My time at Mansfield allowed me to make lifelong friends from other countries and awakened an interest in international affairs and working with allied and partner nations – as I did while a military officer, and as I continue today in the aerospace industry.

Akaela Michels-Gualtieri (VSP: English, 2023)
At 18 years old, as my peers headed off to university, I packed my bags and moved to Italy with the dream of becoming a professional trapeze artist. By the age of 30, I had achieved more than I had ever imagined possible: starring as a solo swinging aerialist with Cirque du Soleil and Ringling Brothers. Then, a debilitating injury during a rehearsal left me incapacitated. Like Kafka’s Gregor Samsa, I awoke one morning in a body I did not recognise, and was forced, without warning, to reinvent myself. I had to reimagine my future given the very real possibility that I might never heal from my injury.
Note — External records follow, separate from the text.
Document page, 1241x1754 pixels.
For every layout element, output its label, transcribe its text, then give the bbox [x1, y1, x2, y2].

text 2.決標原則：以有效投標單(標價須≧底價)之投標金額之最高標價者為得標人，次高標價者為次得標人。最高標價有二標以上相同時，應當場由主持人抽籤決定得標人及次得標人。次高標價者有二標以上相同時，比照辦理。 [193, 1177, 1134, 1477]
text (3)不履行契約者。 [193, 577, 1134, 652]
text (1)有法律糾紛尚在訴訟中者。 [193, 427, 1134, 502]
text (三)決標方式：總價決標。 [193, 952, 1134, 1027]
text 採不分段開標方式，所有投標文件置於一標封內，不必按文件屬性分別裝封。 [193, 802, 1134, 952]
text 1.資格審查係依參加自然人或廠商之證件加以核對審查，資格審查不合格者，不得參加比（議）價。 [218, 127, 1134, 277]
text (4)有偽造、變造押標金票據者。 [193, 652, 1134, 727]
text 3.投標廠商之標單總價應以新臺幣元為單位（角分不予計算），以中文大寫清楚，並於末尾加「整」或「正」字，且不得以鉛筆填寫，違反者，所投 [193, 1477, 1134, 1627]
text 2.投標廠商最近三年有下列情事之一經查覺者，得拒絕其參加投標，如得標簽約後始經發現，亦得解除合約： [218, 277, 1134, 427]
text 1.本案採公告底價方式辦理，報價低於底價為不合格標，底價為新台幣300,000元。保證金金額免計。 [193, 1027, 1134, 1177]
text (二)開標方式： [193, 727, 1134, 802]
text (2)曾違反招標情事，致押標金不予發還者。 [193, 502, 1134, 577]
That path carried me first to Brown University, and then to Mansfield. One of the highlights of my time at Oxford was Mansfield’s interdisciplinary approach to academic scholarship. I was able to merge my passion for history and Shakespeare by charting how the implementation of anti-miscegenation legislation in Jacobean England, Antebellum America, and Imperial Germany shaped the textual evolution of Othello. I am thrilled that my paper, ‘Othello: A Moor Rorschach Test,’ was published in October 2024 in New Theatre Quarterly (Cambridge University Press).
I recognise that my path has been anything but traditional. I will be forever grateful to Mansfield College, and Dr Helen Lacey in particular, for taking a chance on me. I have never felt more at home than I have at Mansfield, which is truly a College for nonconformists like me. I am grateful for the incredible opportunity I had to embrace a new type of flight – to soar once again. But this time with my feet firmly planted on the ground.